--- SOURCE EXTRACT ---
.....

= Golden Boy (play) =

1937 drama by Clifford Odets

Golden Boy is a drama by Clifford Odets. The play was initially produced on Broadway by The Group Theatre in 1937. Odets' biggest hit was made into a 1939 film of the same name, starring William Holden in his breakthrough role, and also served as the basis for a 1964 musical with Sammy Davis Jr.

==Plot==

Joe Bonaparte, a young Italian American man and talented violinist, dreams of becoming a professional musician. Joe, however, fights a boxing match for manager Tom Moody, which he wins. Joe's father, Mr. Bonaparte, has scraped up enough money to afford a top-of-the-line violin for Joe's 21st birthday. However, upon learning of Joe's fight from Joe's brother Frank, Mr. Bonaparte decides not to give Joe the violin. Two months later, Joe has become a successful boxer for Moody and Roxy Gottlieb, a prizefight promoter. However, Joe won't throw punches, attempting to protect his hands. Later, Joe prepares to go on a boxing tour, where Mr. Bonaparte presents Joe with the violin. Joe plays it, but tells his father to return it.

Six months later, Joe's career continues to advance. Infamous gangster Eddie Fuseli approaches Moody and Roxy, demanding to be signed on as a partner, which Joe agrees to. Moody, believing Joe to be distracted by his fame, convinces his girlfriend Lorna to talk to Joe. She does so, and the pair profess their love to each other. Despite this, Lorna cannot bring herself to break off her relationship with Moody. Feeling that he has lost Lorna as well as his father's respect, Joe no longer holds back in the ring. In his next match, Joe defeats his opponent, but breaks a hand, thereby ruining any future career he may have had as a violinist.

.....

--- PROVIDED DATA ---
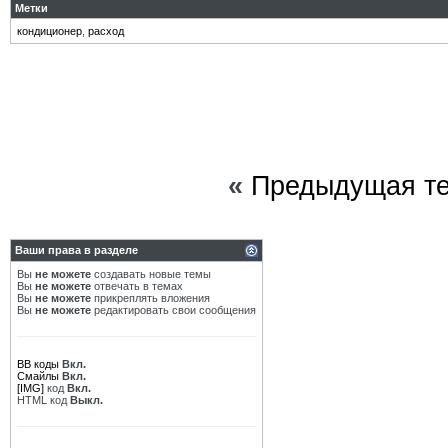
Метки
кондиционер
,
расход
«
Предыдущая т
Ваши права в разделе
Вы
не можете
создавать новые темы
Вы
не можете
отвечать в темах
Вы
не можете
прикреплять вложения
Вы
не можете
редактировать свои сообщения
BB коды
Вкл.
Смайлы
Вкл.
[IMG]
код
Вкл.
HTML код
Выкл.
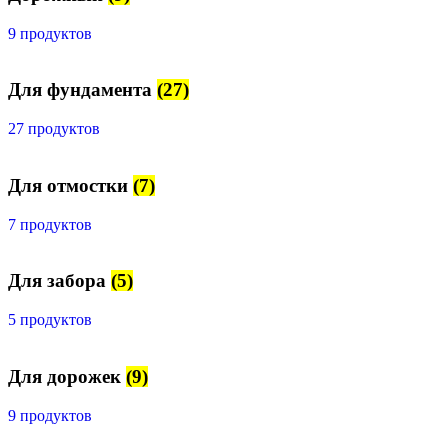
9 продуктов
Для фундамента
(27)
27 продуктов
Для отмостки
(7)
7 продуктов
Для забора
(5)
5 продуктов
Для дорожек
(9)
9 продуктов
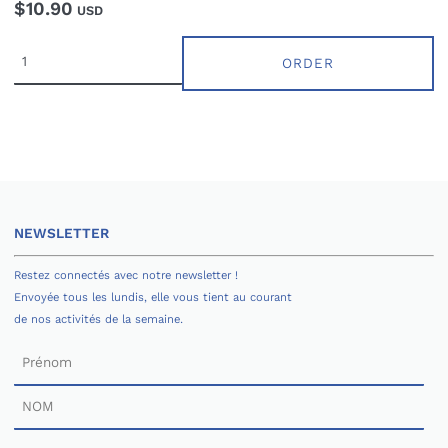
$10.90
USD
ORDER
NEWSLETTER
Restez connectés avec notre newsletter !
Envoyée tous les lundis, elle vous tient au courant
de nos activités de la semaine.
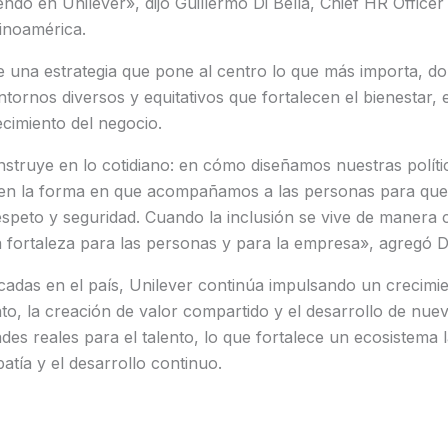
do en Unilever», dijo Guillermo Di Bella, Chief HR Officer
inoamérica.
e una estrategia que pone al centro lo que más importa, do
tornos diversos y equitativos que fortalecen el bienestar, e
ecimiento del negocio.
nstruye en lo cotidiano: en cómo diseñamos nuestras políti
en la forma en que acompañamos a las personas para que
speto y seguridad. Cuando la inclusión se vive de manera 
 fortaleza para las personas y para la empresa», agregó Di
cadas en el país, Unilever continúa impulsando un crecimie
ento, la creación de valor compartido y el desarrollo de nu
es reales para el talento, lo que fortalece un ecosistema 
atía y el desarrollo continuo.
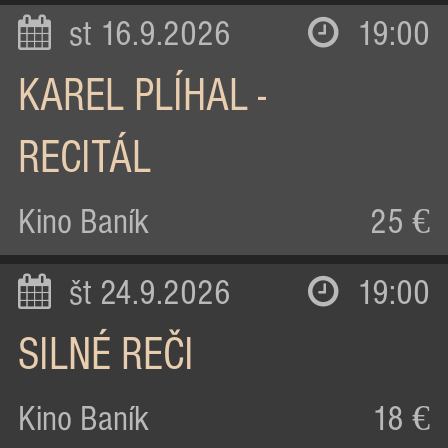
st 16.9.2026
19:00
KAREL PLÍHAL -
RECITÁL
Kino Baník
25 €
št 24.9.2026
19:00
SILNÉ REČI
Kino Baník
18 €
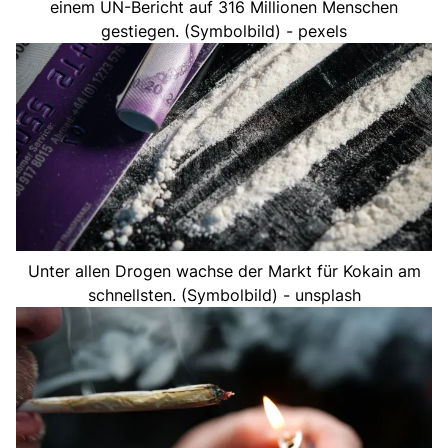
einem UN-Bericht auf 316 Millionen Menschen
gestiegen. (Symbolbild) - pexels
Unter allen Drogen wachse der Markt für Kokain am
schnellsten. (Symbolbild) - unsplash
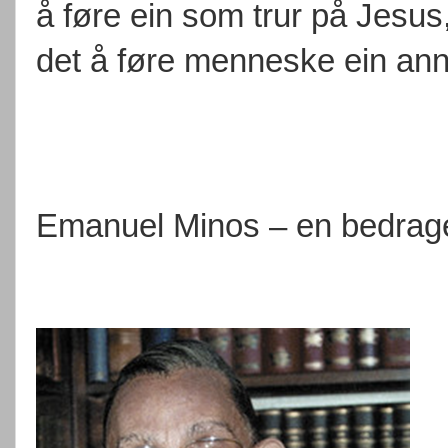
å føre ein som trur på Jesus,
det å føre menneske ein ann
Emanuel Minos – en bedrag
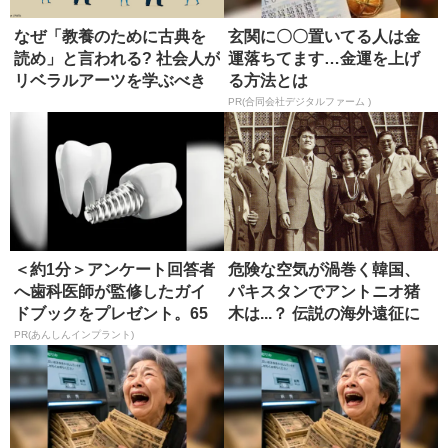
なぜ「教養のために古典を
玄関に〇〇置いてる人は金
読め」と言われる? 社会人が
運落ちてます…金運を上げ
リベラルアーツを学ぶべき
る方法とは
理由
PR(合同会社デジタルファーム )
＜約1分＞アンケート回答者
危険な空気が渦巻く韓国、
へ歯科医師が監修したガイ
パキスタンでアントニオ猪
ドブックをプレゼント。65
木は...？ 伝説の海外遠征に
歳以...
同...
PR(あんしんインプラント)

.....

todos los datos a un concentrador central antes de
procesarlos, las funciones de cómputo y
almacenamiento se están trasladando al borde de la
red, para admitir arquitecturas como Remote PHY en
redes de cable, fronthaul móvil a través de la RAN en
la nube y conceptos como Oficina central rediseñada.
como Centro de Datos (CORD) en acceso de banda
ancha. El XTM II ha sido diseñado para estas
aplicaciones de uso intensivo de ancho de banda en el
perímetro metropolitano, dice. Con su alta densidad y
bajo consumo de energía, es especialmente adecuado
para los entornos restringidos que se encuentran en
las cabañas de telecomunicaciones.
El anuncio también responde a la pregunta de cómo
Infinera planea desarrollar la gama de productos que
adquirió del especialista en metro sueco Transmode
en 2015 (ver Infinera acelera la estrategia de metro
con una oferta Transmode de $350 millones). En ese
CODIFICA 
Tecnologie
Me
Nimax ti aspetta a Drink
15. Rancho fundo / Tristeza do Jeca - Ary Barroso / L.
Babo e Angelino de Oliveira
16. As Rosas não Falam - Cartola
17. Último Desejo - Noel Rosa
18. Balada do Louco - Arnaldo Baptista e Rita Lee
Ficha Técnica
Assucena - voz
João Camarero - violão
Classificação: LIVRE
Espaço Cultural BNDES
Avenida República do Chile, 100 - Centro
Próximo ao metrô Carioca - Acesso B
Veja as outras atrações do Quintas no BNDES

.....

--- REQUIRED WORK ---
**a)** For the text on Golden Boy, state whether each statement agrees with it: (i) The play was first staged on Broadway by The Group Theatre in 1937. (ii) Mr. Bonaparte learns of Joe's fight from Tom Moody. (iii) Joe breaks a hand in a match that he loses. Answer yes or no for each and quote the deciding words of the text.
**b)** In the entries, convert the lines from the line that contains "todos los datos" through the line that contains "Veja as outras atrações do Quintas no BNDES" into a JSON list of strings, one string per line, omitting blank lines.

--- RESULTS OF THE TASKS ---
**a)**
(i) Yes: "The play was initially produced on Broadway by The Group Theatre in 1937."
(ii) No: "upon learning of Joe's fight from Joe's brother Frank"
(iii) No: "Joe defeats his opponent, but breaks a hand"

**b)**
[
  "todos los datos a un concentrador central antes de",
  "procesarlos, las funciones de cómputo y",
  "almacenamiento se están trasladando al borde de la",
  "red, para admitir arquitecturas como Remote PHY en",
  "redes de cable, fronthaul móvil a través de la RAN en",
  "la nube y conceptos como Oficina central rediseñada.",
  "como Centro de Datos (CORD) en acceso de banda",
  "ancha. El XTM II ha sido diseñado para estas",
  "aplicaciones de uso intensivo de ancho de banda en el",
  "perímetro metropolitano, dice. Con su alta densidad y",
  "bajo consumo de energía, es especialmente adecuado",
  "para los entornos restringidos que se encuentran en",
  "las cabañas de telecomunicaciones.",
  "El anuncio también responde a la pregunta de cómo",
  "Infinera planea desarrollar la gama de productos que",
  "adquirió del especialista en metro sueco Transmode",
  "en 2015 (ver Infinera acelera la estrategia de metro",
  "con una oferta Transmode de $350 millones). En ese",
  "CODIFICA ",
  "Tecnologie",
  "Me",
  "Nimax ti aspetta a Drink",
  "15. Rancho fundo / Tristeza do Jeca - Ary Barroso / L.",
  "Babo e Angelino de Oliveira",
  "16. As Rosas não Falam - Cartola",
  "17. Último Desejo - Noel Rosa",
  "18. Balada do Louco - Arnaldo Baptista e Rita Lee",
  "Ficha Técnica",
  "Assucena - voz",
  "João Camarero - violão",
  "Classificação: LIVRE",
  "Espaço Cultural BNDES",
  "Avenida República do Chile, 100 - Centro",
  "Próximo ao metrô Carioca - Acesso B",
  "Veja as outras atrações do Quintas no BNDES"
]